**Data for this task**
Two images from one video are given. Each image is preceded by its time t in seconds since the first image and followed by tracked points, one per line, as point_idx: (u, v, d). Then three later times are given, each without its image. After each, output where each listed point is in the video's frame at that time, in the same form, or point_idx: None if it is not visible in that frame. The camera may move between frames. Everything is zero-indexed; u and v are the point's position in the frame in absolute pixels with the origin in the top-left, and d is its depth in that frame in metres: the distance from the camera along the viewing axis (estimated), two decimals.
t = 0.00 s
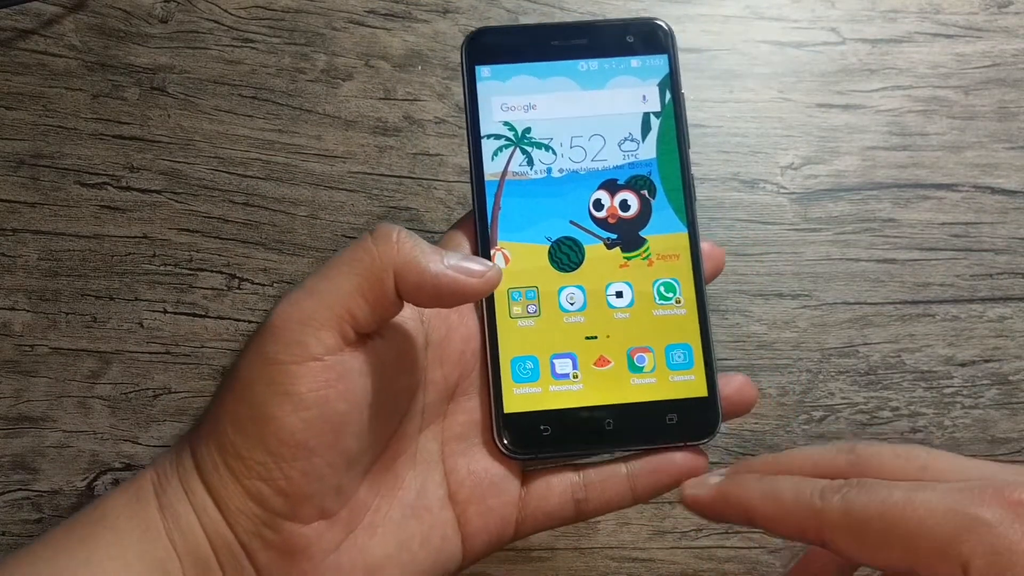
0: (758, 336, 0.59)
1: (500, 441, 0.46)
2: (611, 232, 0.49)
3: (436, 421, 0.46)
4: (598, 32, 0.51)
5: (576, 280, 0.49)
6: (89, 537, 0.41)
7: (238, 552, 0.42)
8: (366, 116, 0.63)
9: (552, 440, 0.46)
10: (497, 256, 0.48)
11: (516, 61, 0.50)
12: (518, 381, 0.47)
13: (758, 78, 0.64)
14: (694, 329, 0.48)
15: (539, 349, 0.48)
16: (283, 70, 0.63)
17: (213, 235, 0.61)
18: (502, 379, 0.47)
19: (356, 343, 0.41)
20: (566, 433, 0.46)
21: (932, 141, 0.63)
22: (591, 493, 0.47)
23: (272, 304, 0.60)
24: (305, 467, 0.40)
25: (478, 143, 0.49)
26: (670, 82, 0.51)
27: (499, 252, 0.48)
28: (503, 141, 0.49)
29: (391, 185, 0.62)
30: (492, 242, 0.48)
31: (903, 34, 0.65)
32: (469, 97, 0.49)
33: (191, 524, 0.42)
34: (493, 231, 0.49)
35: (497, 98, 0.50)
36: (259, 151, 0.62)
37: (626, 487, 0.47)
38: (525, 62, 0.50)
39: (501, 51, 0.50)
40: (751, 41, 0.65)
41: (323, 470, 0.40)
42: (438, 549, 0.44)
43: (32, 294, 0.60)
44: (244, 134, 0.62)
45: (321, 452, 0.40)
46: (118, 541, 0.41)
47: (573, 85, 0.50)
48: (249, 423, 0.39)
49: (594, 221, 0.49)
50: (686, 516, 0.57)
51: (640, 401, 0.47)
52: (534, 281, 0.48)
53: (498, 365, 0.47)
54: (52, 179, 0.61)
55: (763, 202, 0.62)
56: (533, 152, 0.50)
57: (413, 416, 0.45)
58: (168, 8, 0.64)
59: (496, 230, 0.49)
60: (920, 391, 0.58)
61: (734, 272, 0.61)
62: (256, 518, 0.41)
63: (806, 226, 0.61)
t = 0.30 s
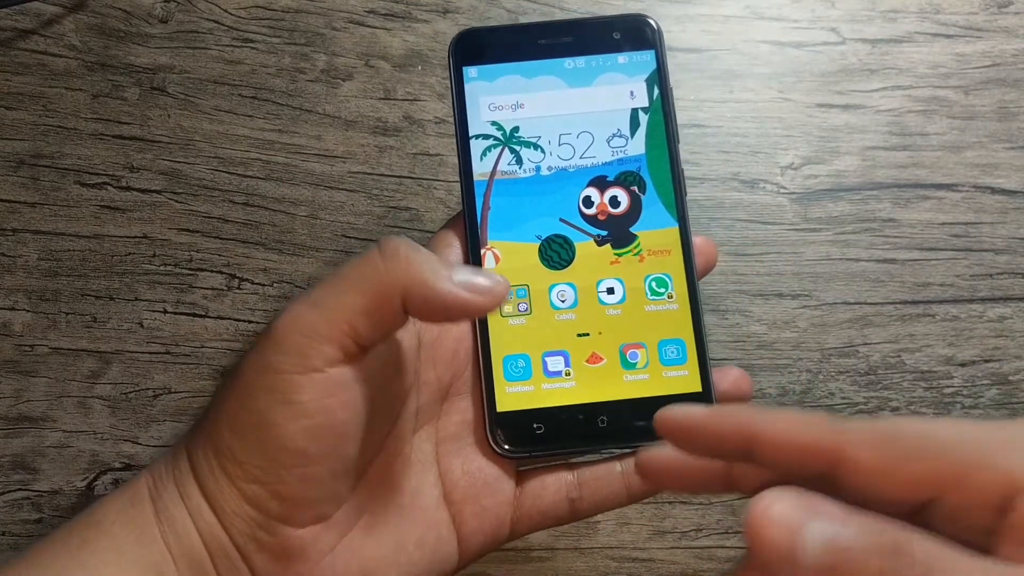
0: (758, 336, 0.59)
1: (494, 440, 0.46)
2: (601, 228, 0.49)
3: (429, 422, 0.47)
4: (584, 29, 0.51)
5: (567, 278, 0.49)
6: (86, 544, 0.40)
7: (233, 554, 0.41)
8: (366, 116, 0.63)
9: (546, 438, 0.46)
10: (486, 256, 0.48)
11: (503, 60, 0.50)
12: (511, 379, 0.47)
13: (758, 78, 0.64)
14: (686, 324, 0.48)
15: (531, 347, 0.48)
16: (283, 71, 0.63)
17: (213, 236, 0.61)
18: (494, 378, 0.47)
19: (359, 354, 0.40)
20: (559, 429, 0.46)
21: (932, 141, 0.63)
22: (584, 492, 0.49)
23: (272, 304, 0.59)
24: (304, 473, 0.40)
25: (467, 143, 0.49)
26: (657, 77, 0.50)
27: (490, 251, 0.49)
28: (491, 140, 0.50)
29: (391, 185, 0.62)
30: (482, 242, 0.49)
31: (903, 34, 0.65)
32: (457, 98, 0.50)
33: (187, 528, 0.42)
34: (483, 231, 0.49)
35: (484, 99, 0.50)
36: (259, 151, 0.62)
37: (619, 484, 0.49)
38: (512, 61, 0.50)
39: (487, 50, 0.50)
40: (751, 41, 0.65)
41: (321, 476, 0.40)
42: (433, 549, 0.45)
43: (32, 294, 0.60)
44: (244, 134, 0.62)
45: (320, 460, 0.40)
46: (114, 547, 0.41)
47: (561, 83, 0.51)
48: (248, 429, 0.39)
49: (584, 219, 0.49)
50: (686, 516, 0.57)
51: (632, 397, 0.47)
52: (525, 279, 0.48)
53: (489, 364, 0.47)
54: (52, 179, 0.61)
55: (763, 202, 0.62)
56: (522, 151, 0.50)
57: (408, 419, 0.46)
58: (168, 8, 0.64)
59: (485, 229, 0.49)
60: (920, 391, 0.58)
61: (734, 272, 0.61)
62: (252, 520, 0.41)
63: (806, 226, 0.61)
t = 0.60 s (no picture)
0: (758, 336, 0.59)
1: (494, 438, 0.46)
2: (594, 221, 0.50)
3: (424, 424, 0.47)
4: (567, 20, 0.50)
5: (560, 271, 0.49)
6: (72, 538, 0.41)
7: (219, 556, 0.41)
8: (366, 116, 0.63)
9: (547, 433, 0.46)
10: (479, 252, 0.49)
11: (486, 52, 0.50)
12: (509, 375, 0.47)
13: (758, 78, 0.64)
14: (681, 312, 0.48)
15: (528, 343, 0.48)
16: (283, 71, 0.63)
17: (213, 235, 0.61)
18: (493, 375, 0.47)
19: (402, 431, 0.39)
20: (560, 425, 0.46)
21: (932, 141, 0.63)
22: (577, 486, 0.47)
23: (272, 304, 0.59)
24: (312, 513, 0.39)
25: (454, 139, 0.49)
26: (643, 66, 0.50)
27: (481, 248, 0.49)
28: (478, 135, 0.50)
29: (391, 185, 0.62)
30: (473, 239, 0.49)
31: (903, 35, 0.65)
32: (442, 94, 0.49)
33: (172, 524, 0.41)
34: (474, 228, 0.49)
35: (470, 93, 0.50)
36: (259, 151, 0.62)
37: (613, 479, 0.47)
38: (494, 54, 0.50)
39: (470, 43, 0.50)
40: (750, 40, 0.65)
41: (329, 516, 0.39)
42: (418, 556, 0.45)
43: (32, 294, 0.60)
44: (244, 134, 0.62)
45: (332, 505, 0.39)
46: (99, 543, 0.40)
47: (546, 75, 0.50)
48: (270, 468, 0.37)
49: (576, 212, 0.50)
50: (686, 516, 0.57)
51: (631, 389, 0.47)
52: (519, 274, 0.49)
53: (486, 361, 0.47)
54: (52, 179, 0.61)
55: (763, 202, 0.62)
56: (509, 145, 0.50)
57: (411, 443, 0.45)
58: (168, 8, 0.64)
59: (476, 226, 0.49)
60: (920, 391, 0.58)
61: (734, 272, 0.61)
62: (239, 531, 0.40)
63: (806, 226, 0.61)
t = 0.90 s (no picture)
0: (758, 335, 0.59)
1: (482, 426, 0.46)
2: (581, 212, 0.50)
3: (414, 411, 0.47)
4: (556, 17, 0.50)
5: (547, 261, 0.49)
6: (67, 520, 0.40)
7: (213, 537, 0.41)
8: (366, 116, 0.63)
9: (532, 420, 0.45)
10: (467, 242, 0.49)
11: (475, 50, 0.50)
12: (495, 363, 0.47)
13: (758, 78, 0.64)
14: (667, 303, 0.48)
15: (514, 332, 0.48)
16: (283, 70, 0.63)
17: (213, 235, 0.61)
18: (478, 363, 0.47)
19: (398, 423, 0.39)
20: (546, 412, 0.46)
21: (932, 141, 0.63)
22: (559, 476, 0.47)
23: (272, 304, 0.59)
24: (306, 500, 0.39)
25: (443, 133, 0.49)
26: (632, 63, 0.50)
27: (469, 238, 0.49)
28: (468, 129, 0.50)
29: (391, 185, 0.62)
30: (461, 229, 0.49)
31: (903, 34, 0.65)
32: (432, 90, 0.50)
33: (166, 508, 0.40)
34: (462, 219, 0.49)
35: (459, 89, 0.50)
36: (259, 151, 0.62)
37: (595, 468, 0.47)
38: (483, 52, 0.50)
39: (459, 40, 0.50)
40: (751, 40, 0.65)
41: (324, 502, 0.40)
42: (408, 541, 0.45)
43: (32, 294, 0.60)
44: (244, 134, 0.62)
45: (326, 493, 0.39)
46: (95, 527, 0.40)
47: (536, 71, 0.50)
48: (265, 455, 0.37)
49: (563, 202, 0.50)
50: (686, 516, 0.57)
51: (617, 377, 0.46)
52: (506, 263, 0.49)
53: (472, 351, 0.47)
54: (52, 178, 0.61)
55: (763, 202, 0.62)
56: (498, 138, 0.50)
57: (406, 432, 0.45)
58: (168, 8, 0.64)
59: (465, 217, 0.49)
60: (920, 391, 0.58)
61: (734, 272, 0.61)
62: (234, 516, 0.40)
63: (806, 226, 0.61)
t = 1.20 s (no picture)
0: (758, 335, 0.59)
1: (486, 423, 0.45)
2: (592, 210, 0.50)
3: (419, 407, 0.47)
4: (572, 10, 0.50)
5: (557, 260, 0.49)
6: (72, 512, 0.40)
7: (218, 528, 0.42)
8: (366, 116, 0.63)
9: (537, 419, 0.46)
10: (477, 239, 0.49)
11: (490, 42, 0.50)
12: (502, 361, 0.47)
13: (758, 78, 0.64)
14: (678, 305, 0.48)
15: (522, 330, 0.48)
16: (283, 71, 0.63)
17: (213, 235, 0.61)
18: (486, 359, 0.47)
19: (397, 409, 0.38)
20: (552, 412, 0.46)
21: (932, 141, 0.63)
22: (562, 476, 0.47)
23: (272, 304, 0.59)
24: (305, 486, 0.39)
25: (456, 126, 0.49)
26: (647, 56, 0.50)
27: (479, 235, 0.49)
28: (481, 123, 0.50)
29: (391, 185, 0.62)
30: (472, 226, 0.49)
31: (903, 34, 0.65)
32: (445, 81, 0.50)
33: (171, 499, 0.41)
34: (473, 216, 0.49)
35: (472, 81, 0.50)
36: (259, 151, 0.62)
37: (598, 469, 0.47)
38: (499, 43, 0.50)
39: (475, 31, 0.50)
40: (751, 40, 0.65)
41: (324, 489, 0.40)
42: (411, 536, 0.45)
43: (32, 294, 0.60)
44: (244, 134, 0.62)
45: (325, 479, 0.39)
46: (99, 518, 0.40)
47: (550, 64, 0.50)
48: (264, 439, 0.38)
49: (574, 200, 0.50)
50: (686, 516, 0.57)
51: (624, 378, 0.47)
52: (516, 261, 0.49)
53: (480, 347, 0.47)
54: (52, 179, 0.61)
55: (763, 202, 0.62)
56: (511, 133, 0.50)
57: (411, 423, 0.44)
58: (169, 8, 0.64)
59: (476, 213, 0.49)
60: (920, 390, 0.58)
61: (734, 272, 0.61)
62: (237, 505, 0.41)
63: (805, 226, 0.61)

**The task**
Your answer must consist solely of the lines above between the line holding "1: (500, 441, 0.46)" and the line holding "34: (493, 231, 0.49)", inclusive, copied exactly.

**Response to this exercise**
1: (500, 441, 0.46)
2: (611, 232, 0.49)
3: (436, 421, 0.46)
4: (598, 32, 0.51)
5: (576, 280, 0.49)
6: (89, 537, 0.41)
7: (238, 552, 0.42)
8: (366, 116, 0.63)
9: (552, 440, 0.46)
10: (497, 256, 0.48)
11: (516, 61, 0.50)
12: (518, 381, 0.47)
13: (758, 78, 0.64)
14: (694, 329, 0.48)
15: (539, 349, 0.48)
16: (283, 70, 0.63)
17: (213, 235, 0.61)
18: (502, 379, 0.47)
19: (356, 343, 0.41)
20: (566, 433, 0.46)
21: (932, 141, 0.63)
22: (591, 493, 0.47)
23: (272, 304, 0.60)
24: (305, 467, 0.40)
25: (478, 143, 0.49)
26: (670, 82, 0.51)
27: (499, 252, 0.48)
28: (503, 141, 0.49)
29: (391, 185, 0.62)
30: (492, 242, 0.48)
31: (903, 34, 0.65)
32: (469, 97, 0.49)
33: (191, 524, 0.42)
34: (493, 231, 0.49)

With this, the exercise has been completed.